By: Bryan Montgomery
Rating: 7 out of 10
It may only be M. Night Shyamalan’s idea; but Devil seems like it was made by the famous director back in his hay day of making high-quality thriller films. Devil is an acceptable thriller for all audiences due to its high amount of thrills, the twists and turns of the plot, and an overall sense of continued chaos created by the fear of the characters. More after the break.
The plot is ridiculously simple; five people are stuck together on an elevator. Over time, the passengers begin to realize that one of the five onboard is a human version of the Devil, and soon the passengers on the car attempt to find out who the Devil is.
The simplicity of the plot gave director John Erick Dowdle a challenge, but he uses the increasing suspense and shock-factor of a well written script to his advantage. The movie could have quickly turned into a scare fest that became as predictable as could be…and in some ways it is…but overall the film does a good job staying spontaneous.
Devil’s cast is wildly unknown and random; but by the end of the film they are all able to fulfill their roles the best that they could, and it works out on how all of the characters come together to make a fully cohesive story near the ending. The five characters in the elevator are Ben, a security guard; Jane, an old woman; Vince, a bed mattress salesman; Tony, a former U.S. Marine; and Sarah, an heiress. All five of the characters connect with one another in one way or another, and by the end of the film, the connections between them are very visible and apparent.
The film starts off slowly, but once the suspense and the horror begins, it begins to create a snowball mechanism where the action quickly picks up throughout the rest of the film. People do die in this movie, and once they start to get killed, Devil becomes a two-hour kill-fest with gory, but still PG-13 deaths that will satisfy the crowd.
Shot-wise, the film is very strong, keeping you always in a sense of extreme claustrophobia. A great deal of the shots are close-ups on the characters, and usually covers up most of the screen; making you feel unsure on whether or not something is going to pop up behind the characters. It’s a freaky experience to have, especially when you are in a small theater or against a big screen, and it works really well.

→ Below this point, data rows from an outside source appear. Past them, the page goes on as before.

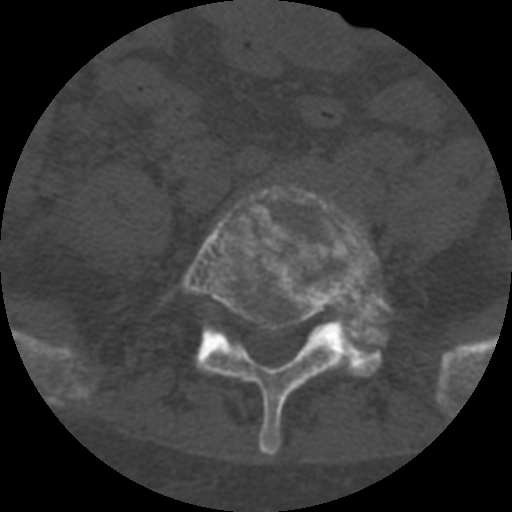
CT including the spine, one axial slice. Position 184 of 708 along the scan axis. Reconstruction kernel STANDARD. 120 kVp. One of 3 acquisitions stored at this slice position. Bone window (W 1800 / L 400 HU). 512 × 512 image matrix, field of view 160 × 160 mm. Patient age 55 years. Case-level facts recorded for this patient, not image findings: primary cancer: colon; vertebrae with lytic lesions (as recorded): T12, L1, L5.
Structures marked on this image (semi-automatically segmented with operator editing):
- L5 vertebra: bounding box (x1, y1, x2, y2) in pixels: (163, 185, 402, 456)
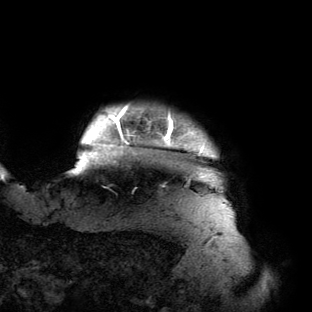
Breast MRI (dynamic contrast-enhanced), one axial slice; slice 127 of 134 in the series (ordered by position); cropped to one breast; dynamic contrast-enhanced series, time point 2 of 6 at this slice position (early post-contrast); 3 T; TE 2.7 ms, TR 6.5 ms; 1.2 mm slice thickness; 312 × 312 image matrix, field of view 244 × 244 mm. Female patient.
Structures marked on this image (semi-automatic segmentation, software-assisted and operator-edited):
- enhancing-tissue mask used for the functional tumour volume (all voxels passing the contrast-enhancement thresholds inside the analysis volume; usually the tumour): bounding box <70,106,225,205> (left, top, right, bottom; pixels)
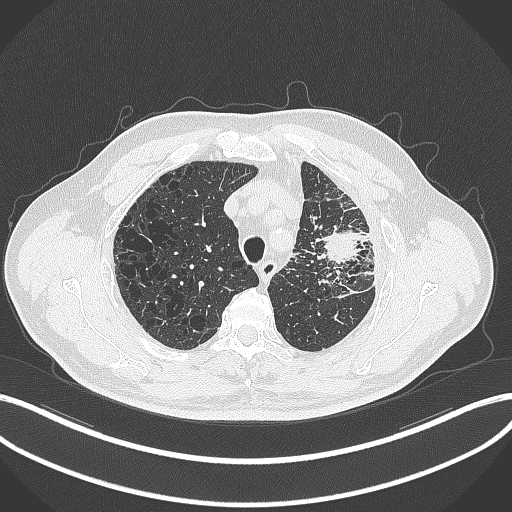
Chest CT, one axial slice; slice 256 of 297 in the series (ordered by position); reconstruction kernel B70f; lung window (W 1500 / L -600 HU); 512 × 512 image matrix, field of view 400 × 400 mm. Patient: male, 68 years. From the clinical record (not read from this slice): clinical TNM (as recorded): T3 N3 M1.
Outlined on this slice (bounding box drawn by a radiologist):
- lung tumour (recorded histology: adenocarcinoma): bounding box [x1, y1, x2, y2] px = [318, 225, 367, 265]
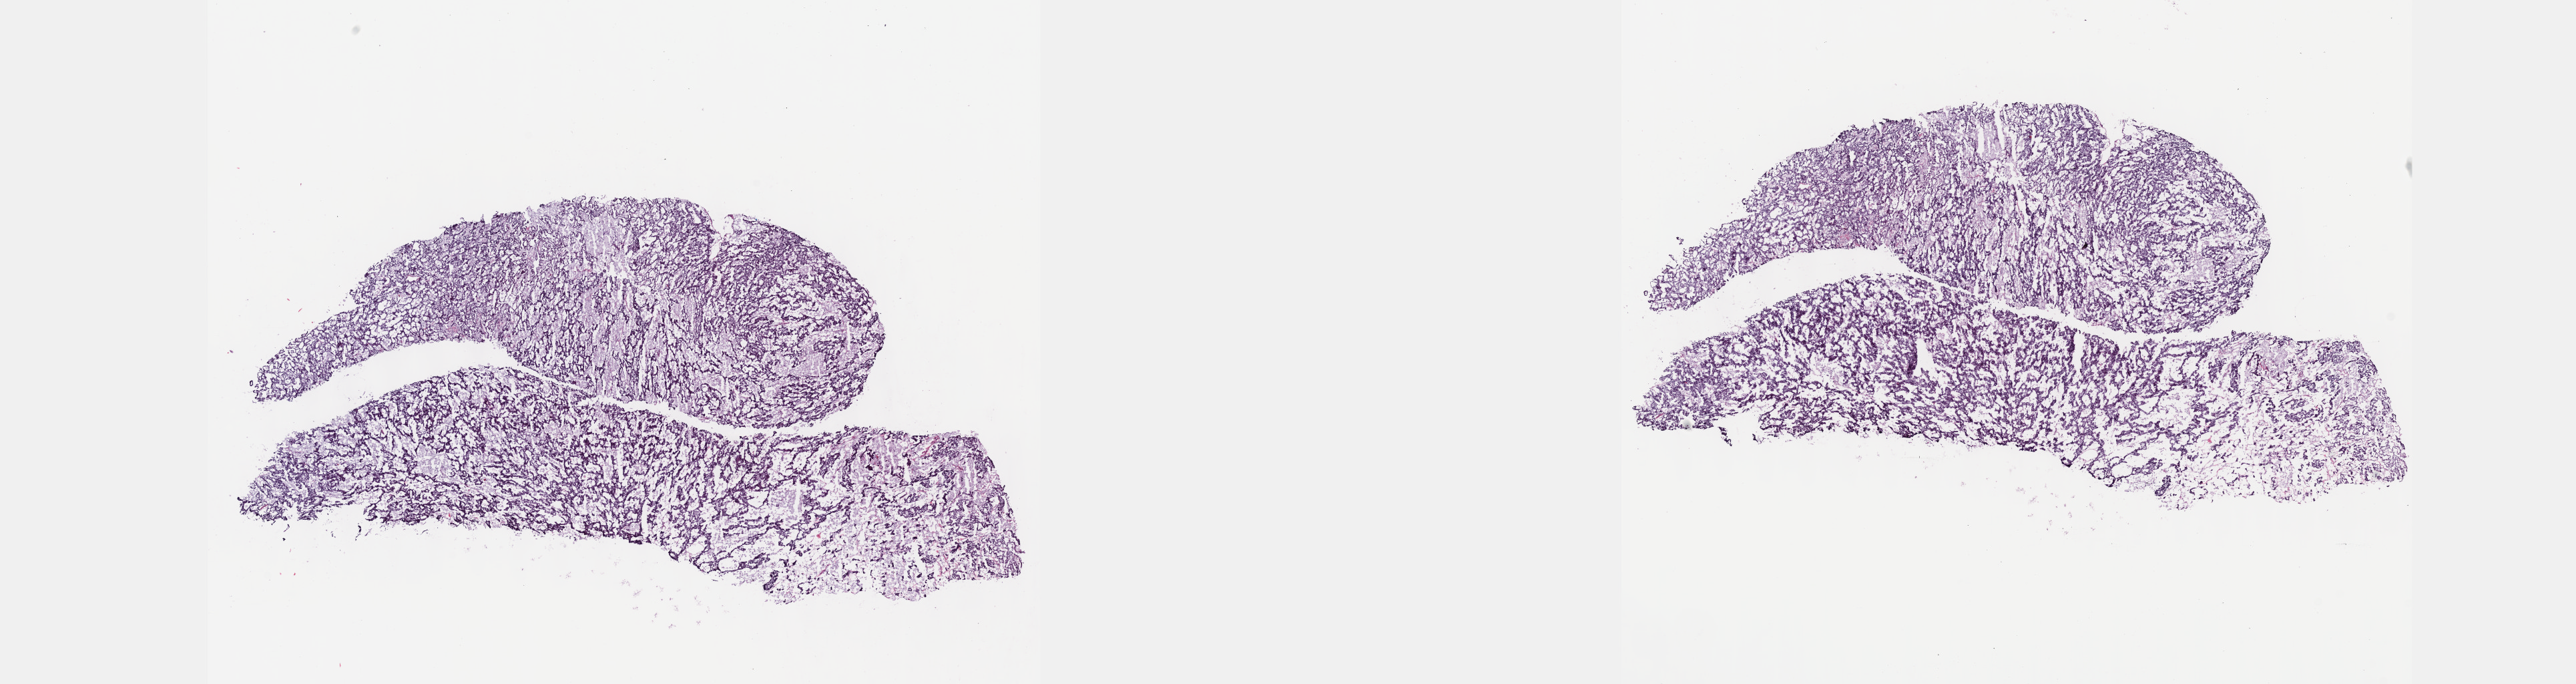
Digitized Hematoxylin and eosin (H&E) stained tissue section (whole slide) — shown as a low-resolution overview of the whole scanned area (about 31.2 x 8.3 mm, slide scanned at 40x), frozen section, sample: primary tumour, kidney. Male patient; age at initial diagnosis 52 years. Slide review estimates, as recorded: tumour cells 60%, tumour nuclei 70%, normal cells 0%, stromal cells 40%, necrosis 0%. Infiltration values recorded for this section: lymphocyte infiltration 0%, monocyte infiltration 0%, neutrophil infiltration 0%.
* laterality: right
* diagnosis: Papillary adenocarcinoma, NOS
* AJCC pathologic stage: I (7th edition)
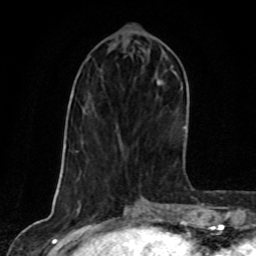
Breast MRI, one axial slice. Position 31 of 80 along the scan axis. Cropped to one breast. Dynamic contrast-enhanced series, time point 2 of 8 at this slice position (early post-contrast). 1.5 T. TE 4.2 ms, TR 7 ms. 2 mm slice thickness. 256 × 256 image matrix, field of view 160 × 160 mm. Female patient.
Annotated regions visible in this slice (semi-automatically segmented with operator editing):
- enhancing-tissue mask used for the functional tumour volume (all voxels passing the contrast-enhancement thresholds inside the analysis volume; usually the tumour): bounding box (x1, y1, x2, y2) in pixels: (163, 53, 188, 88)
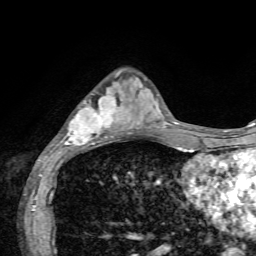
Breast MRI, one axial slice; slice 21 of 72 in the series (ordered by position); cropped to one breast; dynamic contrast-enhanced series, time point 2 of 7 at this slice position (early post-contrast); 1.5 T; TE 4.2 ms, TR 8.7 ms; 256 × 256 image matrix, field of view 180 × 180 mm. Female patient.
Structures marked on this image (semi-automatic segmentation, software-assisted and operator-edited):
- enhancing-tissue mask used for the functional tumour volume (all voxels passing the contrast-enhancement thresholds inside the analysis volume; usually the tumour): bounding box (x1, y1, x2, y2) in pixels: (60, 74, 135, 148)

However, the film seems to want to jump from one person to the other in order to find a quicker route to the end, and as a result, character development takes a hit. This movie was not meant to be anything like a mentally-stimulating film, but cookie-cutter characters won’t do the work for the crowd that they would like for it to. Most of the characters fit inside of stereotypes, and as a result; a great deal of the time spent between the characters is simply not worth it, and it makes you want to see the lights flicker and someone get killed brutally in the end.
Don’t worry; there is no stupid twist in the end of the movie; one of the five people on the elevator is the Devil, there is no mini-twist inside of a twist, that whole part is completely true. Who it is? Not going to divulge that information, but it’s a worthy payoff at the end of the movie. What works is that as the movie continues, the choices of who the Devil could possibly be are limited, and challenges you to take a stab at who the devil is.
By no means is Devil ever going to win any awards, but while it goes on, it is ridiculously fun. For a quick night out movie, Devil will work out to satisfy your film-withdrawal syndromes. Is it perfect? Absolutely not, but while it goes on, you’re not going to want to leave. Oh, and try going on an elevator after you see the movie. I know I didn’t for two days.